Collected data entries
-*-

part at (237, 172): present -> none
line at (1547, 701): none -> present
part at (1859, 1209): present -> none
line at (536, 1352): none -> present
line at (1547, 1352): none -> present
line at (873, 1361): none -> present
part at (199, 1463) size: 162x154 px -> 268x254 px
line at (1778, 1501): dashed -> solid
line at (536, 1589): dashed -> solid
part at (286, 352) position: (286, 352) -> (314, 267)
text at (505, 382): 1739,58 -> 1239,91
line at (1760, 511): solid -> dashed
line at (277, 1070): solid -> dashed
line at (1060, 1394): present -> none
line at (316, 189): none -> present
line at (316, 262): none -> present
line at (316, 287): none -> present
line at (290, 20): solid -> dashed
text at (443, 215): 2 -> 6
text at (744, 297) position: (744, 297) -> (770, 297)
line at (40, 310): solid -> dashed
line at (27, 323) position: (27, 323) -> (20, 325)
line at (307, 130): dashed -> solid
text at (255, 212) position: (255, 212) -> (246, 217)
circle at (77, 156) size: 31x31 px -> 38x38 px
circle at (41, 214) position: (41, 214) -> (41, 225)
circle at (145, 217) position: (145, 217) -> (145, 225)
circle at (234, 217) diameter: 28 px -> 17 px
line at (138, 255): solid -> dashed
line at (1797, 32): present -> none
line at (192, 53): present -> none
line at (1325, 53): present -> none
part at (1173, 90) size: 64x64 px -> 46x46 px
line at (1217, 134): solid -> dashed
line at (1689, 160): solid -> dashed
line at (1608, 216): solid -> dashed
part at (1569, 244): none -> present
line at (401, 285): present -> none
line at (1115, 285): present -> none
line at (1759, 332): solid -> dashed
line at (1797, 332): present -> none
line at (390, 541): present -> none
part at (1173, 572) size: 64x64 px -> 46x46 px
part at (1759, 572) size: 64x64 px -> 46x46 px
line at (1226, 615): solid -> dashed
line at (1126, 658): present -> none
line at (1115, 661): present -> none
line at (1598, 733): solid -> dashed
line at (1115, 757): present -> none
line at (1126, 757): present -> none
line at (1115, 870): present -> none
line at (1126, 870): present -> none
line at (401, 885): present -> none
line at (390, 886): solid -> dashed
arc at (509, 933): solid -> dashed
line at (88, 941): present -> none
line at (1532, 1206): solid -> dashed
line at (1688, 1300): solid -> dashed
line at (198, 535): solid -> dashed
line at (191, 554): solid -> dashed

-*-

▸ TASK REQUIREMENTS
Format the rows above, from the first row up to and including the line with "line at (390, 886): solid -> dashed", as a JSON list of strings with one string per line. Leave out any blank lines.

▸ THE COMPLETED TASK
[
  "part at (237, 172): present -> none",
  "line at (1547, 701): none -> present",
  "part at (1859, 1209): present -> none",
  "line at (536, 1352): none -> present",
  "line at (1547, 1352): none -> present",
  "line at (873, 1361): none -> present",
  "part at (199, 1463) size: 162x154 px -> 268x254 px",
  "line at (1778, 1501): dashed -> solid",
  "line at (536, 1589): dashed -> solid",
  "part at (286, 352) position: (286, 352) -> (314, 267)",
  "text at (505, 382): 1739,58 -> 1239,91",
  "line at (1760, 511): solid -> dashed",
  "line at (277, 1070): solid -> dashed",
  "line at (1060, 1394): present -> none",
  "line at (316, 189): none -> present",
  "line at (316, 262): none -> present",
  "line at (316, 287): none -> present",
  "line at (290, 20): solid -> dashed",
  "text at (443, 215): 2 -> 6",
  "text at (744, 297) position: (744, 297) -> (770, 297)",
  "line at (40, 310): solid -> dashed",
  "line at (27, 323) position: (27, 323) -> (20, 325)",
  "line at (307, 130): dashed -> solid",
  "text at (255, 212) position: (255, 212) -> (246, 217)",
  "circle at (77, 156) size: 31x31 px -> 38x38 px",
  "circle at (41, 214) position: (41, 214) -> (41, 225)",
  "circle at (145, 217) position: (145, 217) -> (145, 225)",
  "circle at (234, 217) diameter: 28 px -> 17 px",
  "line at (138, 255): solid -> dashed",
  "line at (1797, 32): present -> none",
  "line at (192, 53): present -> none",
  "line at (1325, 53): present -> none",
  "part at (1173, 90) size: 64x64 px -> 46x46 px",
  "line at (1217, 134): solid -> dashed",
  "line at (1689, 160): solid -> dashed",
  "line at (1608, 216): solid -> dashed",
  "part at (1569, 244): none -> present",
  "line at (401, 285): present -> none",
  "line at (1115, 285): present -> none",
  "line at (1759, 332): solid -> dashed",
  "line at (1797, 332): present -> none",
  "line at (390, 541): present -> none",
  "part at (1173, 572) size: 64x64 px -> 46x46 px",
  "part at (1759, 572) size: 64x64 px -> 46x46 px",
  "line at (1226, 615): solid -> dashed",
  "line at (1126, 658): present -> none",
  "line at (1115, 661): present -> none",
  "line at (1598, 733): solid -> dashed",
  "line at (1115, 757): present -> none",
  "line at (1126, 757): present -> none",
  "line at (1115, 870): present -> none",
  "line at (1126, 870): present -> none",
  "line at (401, 885): present -> none",
  "line at (390, 886): solid -> dashed"
]